Hacker Steals $1.53M From Rodeo Finance in Second Attack this Week
• Rodeo Finance, an Arbitrum-based DeFi protocol was hacked resulting in the loss of 810 Ether (ETH) worth $1.53 million.
• The hacker manipulated the Time-Weighted Average Price (TWAP) Orcale and tampered with the pricing of the ETH.
• This is the second time that Rodeo Finance is being hacked in July 2023, causing its Total Value Locked to drastically fall from $20 million to below $500.
Rodeo Finance Exploited for Second Time
Rodeo Finance, an Arbitrum-based decentralized finance (DeFi) protocol was recently exploited for the second time in a week resulting in a loss of 810 Ether (ETH) worth $1.53 million.

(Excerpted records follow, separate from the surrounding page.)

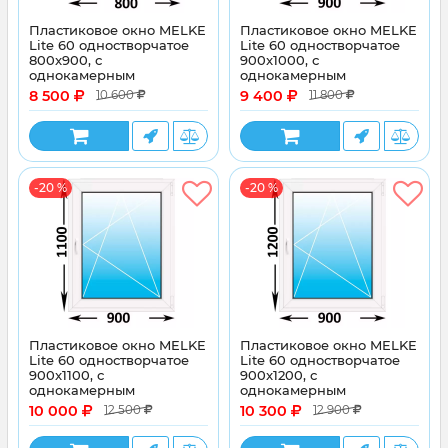
Пластиковое окно MELKE
Пластиковое окно MELKE
Lite 60 одностворчатое
Lite 60 одностворчатое
800x900, с
900x1000, с
однокамерным
однокамерным
энергосберегающим
энергосберегающим
8 500
9 400
10 600
11 800
стеклопакетом
стеклопакетом
-20 %
-20 %
Пластиковое окно MELKE
Пластиковое окно MELKE
Lite 60 одностворчатое
Lite 60 одностворчатое
900x1100, с
900x1200, с
однокамерным
однокамерным
энергосберегающим
энергосберегающим
10 000
10 300
12 500
12 900
стеклопакетом
стеклопакетом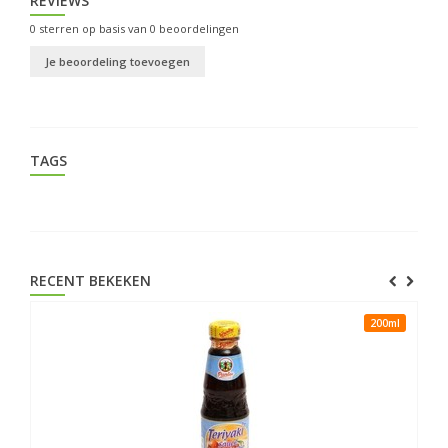
REVIEWS
0
sterren op basis van
0
beoordelingen
Je beoordeling toevoegen
TAGS
RECENT BEKEKEN
200ml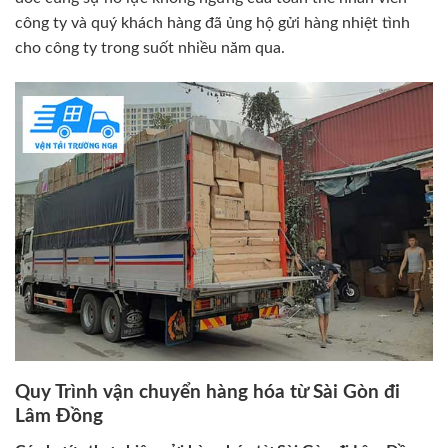
công ty và quý khách hàng đã ủng hộ gửi hàng nhiệt tình
cho công ty trong suốt nhiều năm qua.
Quy Trình vận chuyển hàng hóa từ Sài Gòn đi
Lâm Đồng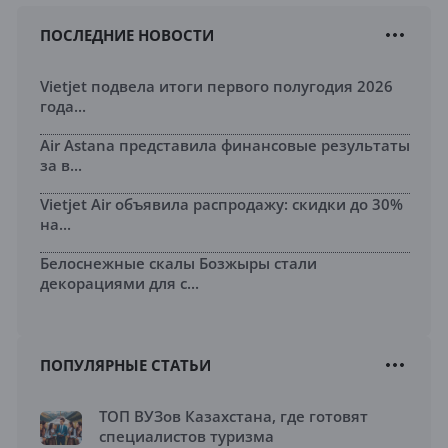
ПОСЛЕДНИЕ НОВОСТИ
Vietjet подвела итоги первого полугодия 2026
года...
Air Astana представила финансовые результаты
за в...
Vietjet Air объявила распродажу: скидки до 30%
на...
Белоснежные скалы Бозжыры стали
декорациями для с...
ПОПУЛЯРНЫЕ СТАТЬИ
ТОП ВУЗов Казахстана, где готовят
специалистов туризма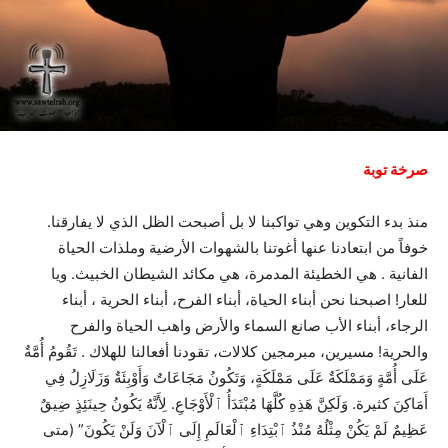
صرخة توبة
منذ بدء التكوين وهي تواكبنا لا بل أصبحت الظل الذي لا يفارقنا.
خوفاً من ابتعادنا عنها أغوتنا بالشهوات الأرضية وملذات الحياة
الفانية . هي الخطيئة المدمرة، هي مكائد الشيطان الخبيث. ويا
للعار! اصبحنا نحن أبناء الحياة، أبناء الفرح، أبناء الحرية ، أبناء
الرجاء، أبناء الأب صانع السماء والأرض واهب الحياة والفرح
والحرية! مسيرين، مبرمجين كلالات، تقودنا أفعالنا للهلاك . تَقُومُ أُمَّةٌ
عَلَى أُمَّةٍ وَمَمْلَكَةٌ عَلَى مَمْلَكَةٍ، وَتَكُونُ مَجَاعَاتٌ وَأَوْبِئَةٌ وَزَلَازِلُ فِي
أَمَاكِنَ كثيرة. وَلَكِنَّ هَذِهِ كُلَّهَا مُبْتَدَأُ ٱلْأَوْجَاعِ. لِأَنَّهُ يَكُونُ حِينَئِذٍ ضِيقٌ
عَظِيمٌ لَمْ يَكُنْ مِثْلُهُ مُنْذُ ٱبْتِدَاءِ ٱلْعَالَمِ إِلَى ٱلْآنَ وَلَنْ يَكُونَ” (متى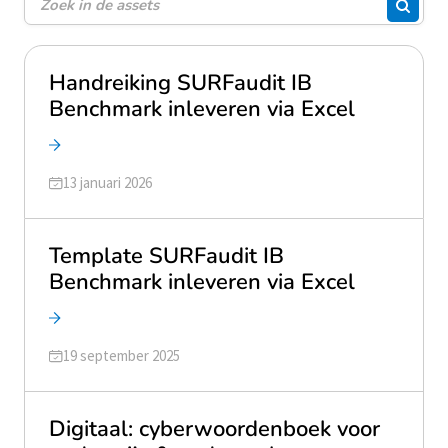
Zoeke
Handreiking SURFaudit IB
Benchmark inleveren via Excel
Geüpdatet op
13 januari 2026
Template SURFaudit IB
Benchmark inleveren via Excel
Geüpdatet op
19 september 2025
Digitaal: cyberwoordenboek voor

The exploit was detected when Peckshield, a blockchain analytics company revealed data showing that the exploiter had transferred stolen funds from Arbitrum to Ethereum and exchanged 285 ETH for another token called ‚$unshETH‘. The hacker then used Tornado Cash – a well known mixer service – to route this stolen ETH.

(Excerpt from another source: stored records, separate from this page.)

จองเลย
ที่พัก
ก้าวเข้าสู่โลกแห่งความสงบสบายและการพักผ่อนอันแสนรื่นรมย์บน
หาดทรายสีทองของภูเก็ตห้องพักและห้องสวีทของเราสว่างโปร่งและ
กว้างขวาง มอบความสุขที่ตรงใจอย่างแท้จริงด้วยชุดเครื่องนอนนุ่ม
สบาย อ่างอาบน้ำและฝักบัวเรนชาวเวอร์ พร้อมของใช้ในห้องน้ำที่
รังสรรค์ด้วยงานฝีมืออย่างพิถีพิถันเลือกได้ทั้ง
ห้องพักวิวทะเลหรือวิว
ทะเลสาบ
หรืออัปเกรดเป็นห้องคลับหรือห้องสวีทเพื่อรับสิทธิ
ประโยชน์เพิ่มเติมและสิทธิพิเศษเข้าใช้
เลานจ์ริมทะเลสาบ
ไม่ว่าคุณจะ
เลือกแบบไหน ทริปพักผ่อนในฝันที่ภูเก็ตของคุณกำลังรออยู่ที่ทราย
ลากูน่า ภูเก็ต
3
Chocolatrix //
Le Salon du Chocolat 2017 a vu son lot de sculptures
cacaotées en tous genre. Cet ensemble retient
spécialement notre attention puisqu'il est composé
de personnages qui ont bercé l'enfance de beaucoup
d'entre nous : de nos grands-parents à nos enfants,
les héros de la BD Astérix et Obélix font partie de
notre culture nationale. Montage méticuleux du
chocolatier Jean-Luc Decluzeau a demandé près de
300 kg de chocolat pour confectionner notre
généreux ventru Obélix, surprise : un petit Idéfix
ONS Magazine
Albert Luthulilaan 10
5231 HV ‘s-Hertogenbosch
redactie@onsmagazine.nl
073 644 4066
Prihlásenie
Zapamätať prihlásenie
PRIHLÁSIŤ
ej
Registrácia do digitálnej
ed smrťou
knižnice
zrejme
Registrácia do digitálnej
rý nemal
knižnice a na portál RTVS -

Time Weighted Average Price Oracle Manipulation
The hacker manipulated Rodeo’s Time Weighted Average Price Oracle and tampered with the pricing of Ether through artificial skewing of calculated average prices of assets. They first borrowed large sums of ETH and then artificially manipulated the price to buy back their own asset at deflated prices before returning their loan and making a profit off it.
Total Value Locked Drops Significantly
As a result of this hack, not only did Rodeo’s native token plummet by 54%, but its Total Value Locked also dropped drastically from $20 million to below $500 after this happened. This is now the second time that Rodeo has been subject to exploitation since July 5th where $89,000 worth of crypto assets were lost due to vulnerabilities with its ‘mintProtocolReserves’ function..

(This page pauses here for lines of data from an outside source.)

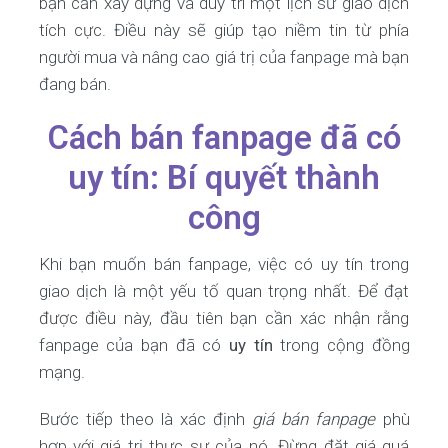
bạn cần xây dựng và duy trì một lịch sử giao dịch
tích cực. Điều này sẽ giúp tạo niềm tin từ phía
người mua và nâng cao giá trị của fanpage mà bạn
đang bán.
Cách bán fanpage đã có
uy tín: Bí quyết thành
công
Khi bạn muốn bán fanpage, việc có uy tín trong
giao dịch là một yếu tố quan trọng nhất. Để đạt
được điều này, đầu tiên bạn cần xác nhận rằng
fanpage của bạn đã có
uy tín
trong cộng đồng
mạng.
Bước tiếp theo là xác định
giá bán fanpage
phù
hợp với giá trị thực sự của nó. Đừng đặt giá quá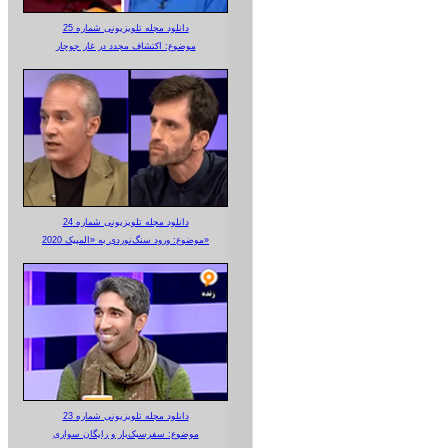
دانلود مجله تلویزیونی شماره 25
موضوع: اکتشاف مجدد در غار جوجار
دانلود مجله تلویزیونی شماره 24
موضوع: ورود سنگ‌نوردی به «المپیک 2020»
دانلود مجله تلویزیونی شماره 23
موضوع: سفرسبک‌بار و رایگان سواری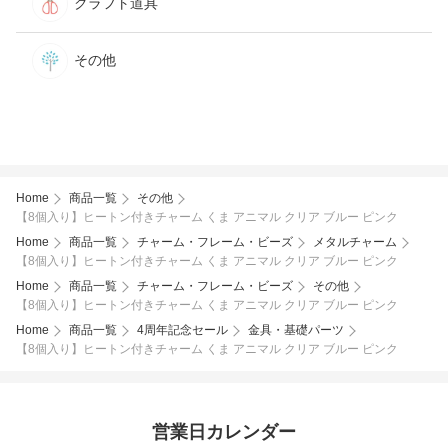
クラフト道具
その他
Home
商品一覧
その他
【8個入り】ヒートン付きチャーム くま アニマル クリア ブルー ピンク
Home
商品一覧
チャーム・フレーム・ビーズ
メタルチャーム
【8個入り】ヒートン付きチャーム くま アニマル クリア ブルー ピンク
Home
商品一覧
チャーム・フレーム・ビーズ
その他
【8個入り】ヒートン付きチャーム くま アニマル クリア ブルー ピンク
Home
商品一覧
4周年記念セール
金具・基礎パーツ
【8個入り】ヒートン付きチャーム くま アニマル クリア ブルー ピンク
営業日カレンダー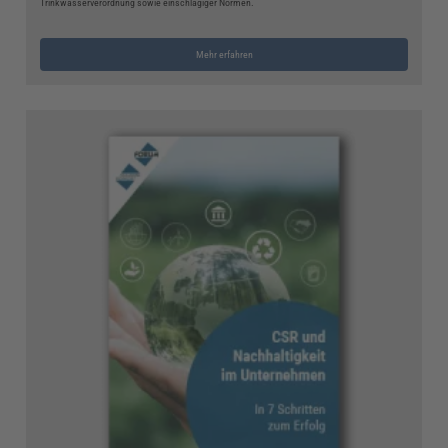
Trinkwasserverordnung sowie einschlägiger Normen.
Mehr erfahren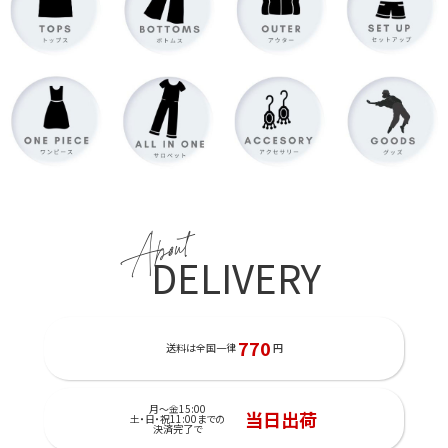
About
DELIVERY
770
送料は全国一律
円
月～金15:00
当日出荷
土・日・祝11:00までの
決済完了で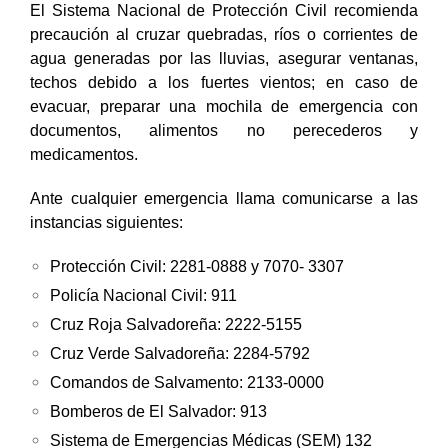
El Sistema Nacional de Protección Civil recomienda
precaución al cruzar quebradas, ríos o corrientes de
agua generadas por las lluvias, asegurar ventanas,
techos debido a los fuertes vientos; en caso de
evacuar, preparar una mochila de emergencia con
documentos, alimentos no perecederos y
medicamentos.
Ante cualquier emergencia llama comunicarse a las
instancias siguientes:
Protección Civil: 2281-0888 y 7070- 3307
Policía Nacional Civil: 911
Cruz Roja Salvadoreña: 2222-5155
Cruz Verde Salvadoreña: 2284-5792
Comandos de Salvamento: 2133-0000
Bomberos de El Salvador: 913
Sistema de Emergencias Médicas (SEM) 132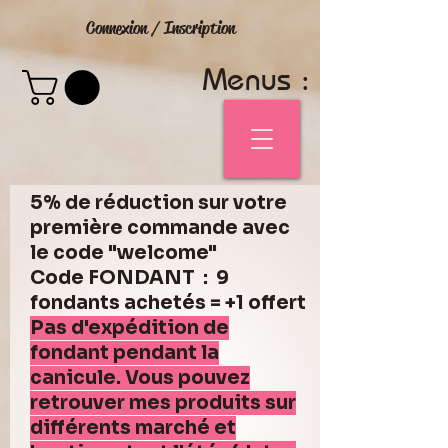
Connexion / Inscription
Menus :
5% de réduction sur votre
première commande avec
le code "welcome"
Code FONDANT : 9
fondants achetés = +1 offert
Pas d'expédition de
fondant pendant la
canicule. Vous pouvez
retrouver mes produits sur
différents marché et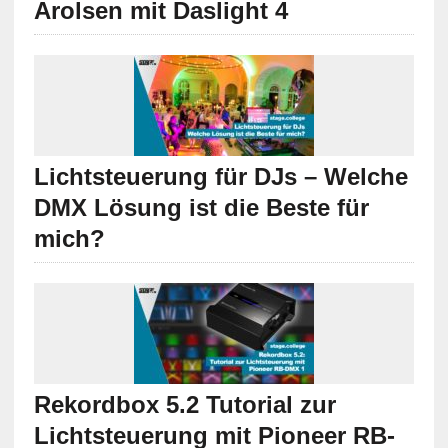
Arolsen mit Daslight 4
Lichtsteuerung für DJs – Welche
DMX Lösung ist die Beste für
mich?
Rekordbox 5.2 Tutorial zur
Lichtsteuerung mit Pioneer RB-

It appears as though hackers have already found multiple ways to exploit DeFi protocols such as Rodeo Finance, leaving users vulnerable despite its many security features and protocols meant to protect them against such malicious activity. Despite these hacks, DeFi protocols are still growing in popularity which means we can expect more attacks like these in future as hackers look for new ways around existing security features.